Some records
----------------------------------------

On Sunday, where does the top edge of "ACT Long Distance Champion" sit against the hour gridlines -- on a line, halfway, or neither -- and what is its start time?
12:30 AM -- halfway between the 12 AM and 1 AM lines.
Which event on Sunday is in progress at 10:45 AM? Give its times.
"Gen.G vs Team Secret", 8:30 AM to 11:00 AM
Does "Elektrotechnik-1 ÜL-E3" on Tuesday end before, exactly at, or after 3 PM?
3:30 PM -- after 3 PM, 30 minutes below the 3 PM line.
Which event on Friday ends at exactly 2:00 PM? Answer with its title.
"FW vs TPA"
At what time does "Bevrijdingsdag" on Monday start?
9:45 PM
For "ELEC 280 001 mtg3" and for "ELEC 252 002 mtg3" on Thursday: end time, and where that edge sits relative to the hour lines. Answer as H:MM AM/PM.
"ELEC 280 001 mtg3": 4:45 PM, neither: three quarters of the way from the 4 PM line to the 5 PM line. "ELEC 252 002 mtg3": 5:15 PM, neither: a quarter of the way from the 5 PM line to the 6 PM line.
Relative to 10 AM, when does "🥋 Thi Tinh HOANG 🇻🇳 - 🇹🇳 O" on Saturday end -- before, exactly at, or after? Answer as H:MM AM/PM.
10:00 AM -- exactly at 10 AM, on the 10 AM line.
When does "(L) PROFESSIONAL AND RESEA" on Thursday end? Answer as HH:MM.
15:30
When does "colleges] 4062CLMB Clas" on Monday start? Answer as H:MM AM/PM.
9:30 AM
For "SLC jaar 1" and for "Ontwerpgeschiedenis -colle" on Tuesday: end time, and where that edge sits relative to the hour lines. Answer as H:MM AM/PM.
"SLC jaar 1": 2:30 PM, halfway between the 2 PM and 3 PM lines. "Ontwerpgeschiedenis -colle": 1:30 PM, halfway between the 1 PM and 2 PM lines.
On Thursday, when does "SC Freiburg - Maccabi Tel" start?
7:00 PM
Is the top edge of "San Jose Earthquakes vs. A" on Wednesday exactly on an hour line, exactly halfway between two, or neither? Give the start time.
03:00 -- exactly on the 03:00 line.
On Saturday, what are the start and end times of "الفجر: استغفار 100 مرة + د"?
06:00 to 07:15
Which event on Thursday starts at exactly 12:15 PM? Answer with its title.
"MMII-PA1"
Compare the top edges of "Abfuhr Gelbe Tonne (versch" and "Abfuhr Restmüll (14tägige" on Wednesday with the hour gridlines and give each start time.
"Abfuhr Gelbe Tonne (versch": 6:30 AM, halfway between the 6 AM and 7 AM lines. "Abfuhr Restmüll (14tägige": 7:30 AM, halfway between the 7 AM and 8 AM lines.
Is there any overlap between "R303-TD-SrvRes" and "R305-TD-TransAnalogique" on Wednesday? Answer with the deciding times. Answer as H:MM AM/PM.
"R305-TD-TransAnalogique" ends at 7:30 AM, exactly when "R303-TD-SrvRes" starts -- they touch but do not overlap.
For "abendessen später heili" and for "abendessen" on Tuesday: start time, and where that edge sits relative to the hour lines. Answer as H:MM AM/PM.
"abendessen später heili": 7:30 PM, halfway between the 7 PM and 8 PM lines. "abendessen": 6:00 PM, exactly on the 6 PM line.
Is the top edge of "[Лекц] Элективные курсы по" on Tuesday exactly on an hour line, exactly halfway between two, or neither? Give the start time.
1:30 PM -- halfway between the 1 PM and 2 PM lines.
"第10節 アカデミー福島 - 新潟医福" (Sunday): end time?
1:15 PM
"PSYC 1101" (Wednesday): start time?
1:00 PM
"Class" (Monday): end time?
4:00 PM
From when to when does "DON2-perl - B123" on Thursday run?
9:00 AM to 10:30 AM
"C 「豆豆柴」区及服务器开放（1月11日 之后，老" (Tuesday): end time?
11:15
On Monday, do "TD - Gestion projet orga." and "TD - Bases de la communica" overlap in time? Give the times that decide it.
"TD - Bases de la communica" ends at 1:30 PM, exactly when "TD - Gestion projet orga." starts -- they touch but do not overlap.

----------------------------------------

**TO DO:**
Locate every line in the records that contains the string "gridlines" with the same capitalization, and copy each of those lines.

**REPLY:**
On Sunday, where does the top edge of "ACT Long Distance Champion" sit against the hour gridlines -- on a line, halfway, or neither -- and what is its start time?
Compare the top edges of "Abfuhr Gelbe Tonne (versch" and "Abfuhr Restmüll (14tägige" on Wednesday with the hour gridlines and give each start time.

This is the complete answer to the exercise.